A Not Quite Successful 'Party'

When actors assume creative authority on a film -- by writing, producing, directing, whatever -- there's often a sense of the inmates taking over the asylum. Now, by God, the muse won't be thwarted by those camera-happy directors or the necessity of speaking the dialogue as it's written in the script. The spirit of Cassavetes lives! Except that most such exercises are a reminder of the value of a good director.

The Anniversary Party is written and directed by the estimable actors Alan Cumming and Jennifer Jason Leigh.
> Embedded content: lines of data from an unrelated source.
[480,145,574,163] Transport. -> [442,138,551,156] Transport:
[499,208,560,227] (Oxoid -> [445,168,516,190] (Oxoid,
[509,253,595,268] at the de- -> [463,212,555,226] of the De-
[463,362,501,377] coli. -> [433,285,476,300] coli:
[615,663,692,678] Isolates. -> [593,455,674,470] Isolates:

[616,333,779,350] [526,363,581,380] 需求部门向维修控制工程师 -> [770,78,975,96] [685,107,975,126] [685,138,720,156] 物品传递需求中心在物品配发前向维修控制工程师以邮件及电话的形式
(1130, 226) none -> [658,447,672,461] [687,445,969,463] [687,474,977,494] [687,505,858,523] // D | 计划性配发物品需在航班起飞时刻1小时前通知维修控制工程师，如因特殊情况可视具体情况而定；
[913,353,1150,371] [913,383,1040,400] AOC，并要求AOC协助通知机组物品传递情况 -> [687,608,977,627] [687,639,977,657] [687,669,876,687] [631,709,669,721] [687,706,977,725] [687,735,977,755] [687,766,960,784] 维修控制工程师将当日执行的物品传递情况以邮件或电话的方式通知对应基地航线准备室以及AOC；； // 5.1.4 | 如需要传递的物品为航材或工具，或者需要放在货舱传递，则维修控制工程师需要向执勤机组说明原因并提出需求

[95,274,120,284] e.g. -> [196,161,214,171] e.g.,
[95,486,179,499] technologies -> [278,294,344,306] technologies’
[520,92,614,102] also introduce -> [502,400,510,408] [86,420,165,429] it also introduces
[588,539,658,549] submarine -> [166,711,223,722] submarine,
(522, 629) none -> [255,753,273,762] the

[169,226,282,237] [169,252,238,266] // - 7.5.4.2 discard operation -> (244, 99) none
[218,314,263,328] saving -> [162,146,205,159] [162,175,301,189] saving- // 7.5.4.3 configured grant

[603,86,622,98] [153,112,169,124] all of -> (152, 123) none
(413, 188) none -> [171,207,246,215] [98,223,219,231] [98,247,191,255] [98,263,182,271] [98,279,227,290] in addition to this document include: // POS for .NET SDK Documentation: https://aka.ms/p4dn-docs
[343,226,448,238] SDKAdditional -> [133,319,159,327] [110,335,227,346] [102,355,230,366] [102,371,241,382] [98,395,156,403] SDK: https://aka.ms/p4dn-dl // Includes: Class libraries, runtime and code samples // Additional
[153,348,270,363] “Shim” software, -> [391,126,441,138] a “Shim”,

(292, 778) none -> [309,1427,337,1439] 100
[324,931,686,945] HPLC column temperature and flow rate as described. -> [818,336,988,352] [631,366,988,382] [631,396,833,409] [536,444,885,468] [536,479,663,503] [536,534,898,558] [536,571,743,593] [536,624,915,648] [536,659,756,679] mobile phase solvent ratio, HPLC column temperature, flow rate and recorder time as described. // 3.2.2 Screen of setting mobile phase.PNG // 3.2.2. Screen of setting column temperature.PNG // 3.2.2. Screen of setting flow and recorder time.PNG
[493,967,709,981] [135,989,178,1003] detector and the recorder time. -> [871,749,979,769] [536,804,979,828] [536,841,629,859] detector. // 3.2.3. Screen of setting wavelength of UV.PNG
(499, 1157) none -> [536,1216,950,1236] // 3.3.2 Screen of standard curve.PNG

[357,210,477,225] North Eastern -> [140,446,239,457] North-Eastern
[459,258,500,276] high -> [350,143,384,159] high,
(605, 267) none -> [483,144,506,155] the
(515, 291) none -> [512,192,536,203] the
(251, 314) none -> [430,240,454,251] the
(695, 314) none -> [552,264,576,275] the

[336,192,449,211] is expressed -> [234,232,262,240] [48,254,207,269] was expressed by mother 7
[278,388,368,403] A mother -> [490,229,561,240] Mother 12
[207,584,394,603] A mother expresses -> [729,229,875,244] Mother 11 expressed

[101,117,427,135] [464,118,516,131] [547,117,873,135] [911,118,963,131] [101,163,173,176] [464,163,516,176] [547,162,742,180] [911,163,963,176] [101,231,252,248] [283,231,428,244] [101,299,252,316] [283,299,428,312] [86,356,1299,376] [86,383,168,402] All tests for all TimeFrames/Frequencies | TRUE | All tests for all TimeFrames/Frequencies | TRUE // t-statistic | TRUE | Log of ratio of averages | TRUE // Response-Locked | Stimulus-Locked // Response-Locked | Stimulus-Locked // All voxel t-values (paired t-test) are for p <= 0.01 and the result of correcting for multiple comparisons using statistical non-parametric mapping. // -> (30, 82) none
They wrote the film for themselves and their actor friends, and it does sometimes feel dangerously clubby (though blessedly without the kind of improv noodling such a project might inspire). Some of the performances are delightful, and a few scenes shine with an easy, obvious comedy -- much of the latter third relies on the effects of Ecstasy for its humor. It is impressive as a quickie, having been shot at one location over the course of 19 days, on digital video.

It still feels more like a backyard relaxation than a movie. Cumming and Leigh play a married L.A. couple; he's a writer preparing to direct a film based on his novel about his own thinly-disguised marriage, she's a leading Hollywood actress whose career is beginning to fade. The liquidity of his sexuality is hinted at during the movie, although the one person he doesn't seem especially available to is his wife -- an early scene of Cumming and Leigh cuddling in bed is one of the least convincing sexual liaisons ever filmed (intentionally so? I couldn't tell).

These two are celebrating their anniversary, having just reconciled after a separation. The guest list includes actor friends (real-life marrieds Kevin Kline and Phoebe Cates), Cumming's cunningly controlling ex-girlfriend (Jennifer Beals), the beleaguered director (John C. Reilly) making Leigh's current picture, and his nerve-jangled wife (Jane Adams, doing the movie's best sustained piece of shtick). Somewhat mysteriously, there's a Peter Sellers lookalike (Michael Panes) who does bits from Sellers' performance in The Party, another movie that took place mostly during a long Hollywood soiree. Obviously, it's a nice cast, and some of the lesser-known actor -- -Mina Badie and Denis O'Hare, as square next-door neighbors -- distinguish themselves even amidst the high-profile crew.

So, nice enough. But these actor-friendly circumstances do not guarantee anything. Gwyneth Paltrow plays the dippy star cast in Cumming's movie, playing a role based on Leigh. Paltrow cheerfully sends up her own breathy-ingenue image, yet the performance doesn't become anything other than cute. And consider Alan Cumming, an actor who has been one of the joys of movie-watching since he sneered through Circle of Friends. This is the only Cumming performance I know that is just not very interesting at all (and that includes The Flintstones in Viva Rock Vegas.